A heavy-capacity cushion-tire forklift was experiencing violent "death wobble." At low speeds, the steer tires would suddenly dart left and right violently, shaking the entire truck and nearly throwing the operator from the seat. The shop replaced the hydraulic orbital steering valve, assuming the spool was oscillating. It didn't fix the wobble.

We looked at the mechanical steer axle. The orbital steering valve is a closed-center system; it only moves oil when the wheel is turned. The wobble was a mechanical harmonic, not a hydraulic one. We jacked the front of the truck up and grabbed the top and bottom of the steer tire. We rocked it back and forth. There was massive, visible play in the kingpin.

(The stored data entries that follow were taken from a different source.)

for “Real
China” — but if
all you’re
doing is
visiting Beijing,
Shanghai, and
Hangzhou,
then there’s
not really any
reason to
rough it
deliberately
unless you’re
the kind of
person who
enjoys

The bronze kingpin bushings were completely worn out, allowing the spindle to tilt and pivot on the kingpin shaft. As the forklift drove, the slightest bump would cause the steer tire to deflect inward at the bottom and outward at the top. This deflection pushed the tie rod, which pushed the steering cylinder, which forced the orbital valve to react, creating a hydraulic feedback loop that amplified the wobble until the truck was shaking itself to pieces. We pressed out the old bushings, installed new bimetallic kingpin bushings, and reamed them to spec. The steer axle was tight, the feedback loop was broken, and the wobble vanished. Never blame the hydraulics for a shimmy until you've pry-barred the kingpins.